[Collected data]
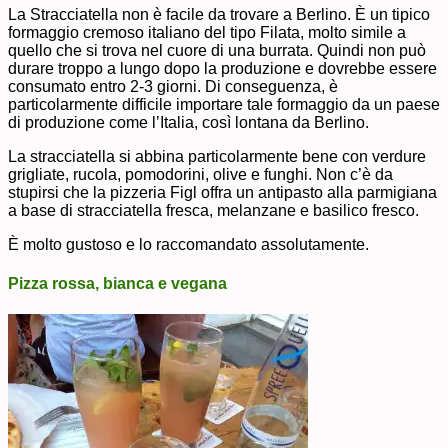
La Stracciatella non è facile da trovare a Berlino. È un tipico
formaggio cremoso italiano del tipo Filata, molto simile a
quello che si trova nel cuore di una burrata. Quindi non può
durare troppo a lungo dopo la produzione e dovrebbe essere
consumato entro 2-3 giorni. Di conseguenza, è
particolarmente difficile importare tale formaggio da un paese
di produzione come l’Italia, così lontana da Berlino.
La stracciatella si abbina particolarmente bene con verdure
grigliate, rucola, pomodorini, olive e funghi. Non c’è da
stupirsi che la pizzeria Figl offra un antipasto alla parmigiana
a base di stracciatella fresca, melanzane e basilico fresco.
È molto gustoso e lo raccomandato assolutamente.
Pizza rossa, bianca e vegana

*Requirement*.
Nothing but the lines from the first line of the records above to the line with "consumato entro 2-3 giorni. Di conseguenza, è", inclusive, should be transcribed exactly, and the pictures must be left out.

*Exercise solution*.
La Stracciatella non è facile da trovare a Berlino. È un tipico
formaggio cremoso italiano del tipo Filata, molto simile a
quello che si trova nel cuore di una burrata. Quindi non può
durare troppo a lungo dopo la produzione e dovrebbe essere
consumato entro 2-3 giorni. Di conseguenza, è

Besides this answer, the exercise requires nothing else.